CN110052646B - Device for punching heat exchange tube - Google Patents

Abstract

The invention provides a device for punching a heat exchange tube, belongs to the field of heat exchange tube processing, and solves the problems of low punching qualification rate, low efficiency and low automation degree in the conventional mode. The two end parts of the half shaft sleeve in the external meshing linkage mechanism with the grooved wheels are provided with clamping grooves, the two supporting plates are respectively clamped in the two clamping grooves, the driven grooved wheels are fastened at one end of the half shaft sleeve through four bolts and are positioned at the outer side of the supporting plate installed at the end, the half shaft sleeve clamping device is fixed on the half shaft sleeve and consists of two semicircular rings, one end of each semicircular ring is hinged, the other end of each semicircular ring is movably connected through a pin shaft, the polytetrafluoroethylene tube is fastened at the inner side of the half shaft sleeve through four screws, the rotating shaft penetrates through the middle parts of the two supporting plates through a bearing, the handle disc is connected with one end of the rotating shaft, the handle disc is positioned below a gap between the driven grooved wheels and the supporting plates and can be inserted into the gap, the driving disc is installed on the rotating shaft and positioned at the outer side of the handle disc, and the handle disc can be clamped into the handle groove of the driven grooved wheels in the rotating process.

Description

Device for punching heat exchange tube

Technical Field

The invention relates to the technical field of heat exchange tube processing, in particular to a device for punching a heat exchange tube.

Background

The chemical industry needs to fill catalyst in various vertical reactor tube bundles, so the bottom of the heat exchanger needs to be provided with a plurality of groups of holes, and a certain angle is needed between every two adjacent holes.
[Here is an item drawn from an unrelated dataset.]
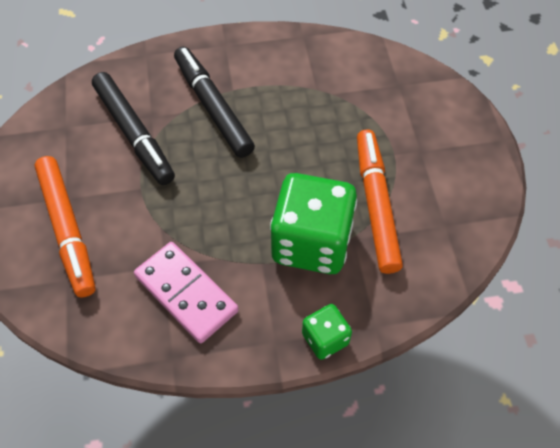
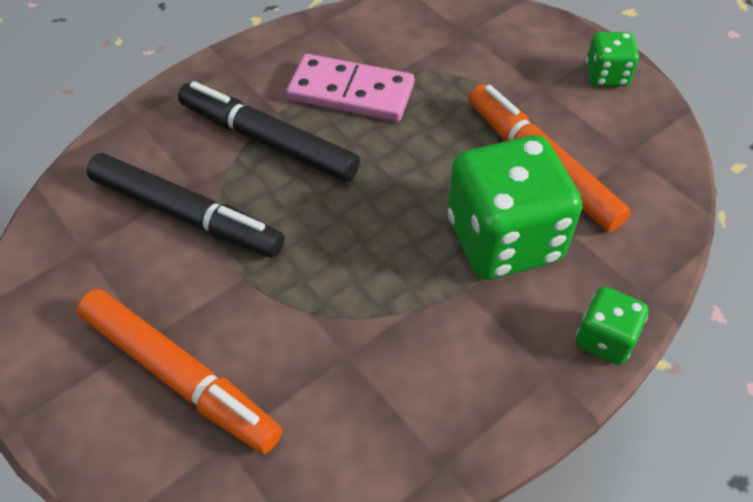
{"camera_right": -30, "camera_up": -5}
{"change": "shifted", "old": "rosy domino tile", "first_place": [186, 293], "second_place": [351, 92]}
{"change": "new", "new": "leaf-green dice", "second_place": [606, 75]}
At present, when the heat exchange tube is perforated, the heat exchange tube is mainly manually held and a drill floor is aligned to the position where perforation is required to be performed for perforation; the rotation of the heat exchange tube is also controlled manually. However, the punching method is easily affected by human factors, and the punching qualification rate of the heat exchange tube is easy to be low. In addition, the punching method is low in automation degree, so that the punching efficiency is low.

Disclosure of Invention

The invention provides a device for punching a heat exchange tube, which aims to solve the technical problems of low punching qualification rate, low efficiency and low automation degree in the conventional heat exchange tube punching mode.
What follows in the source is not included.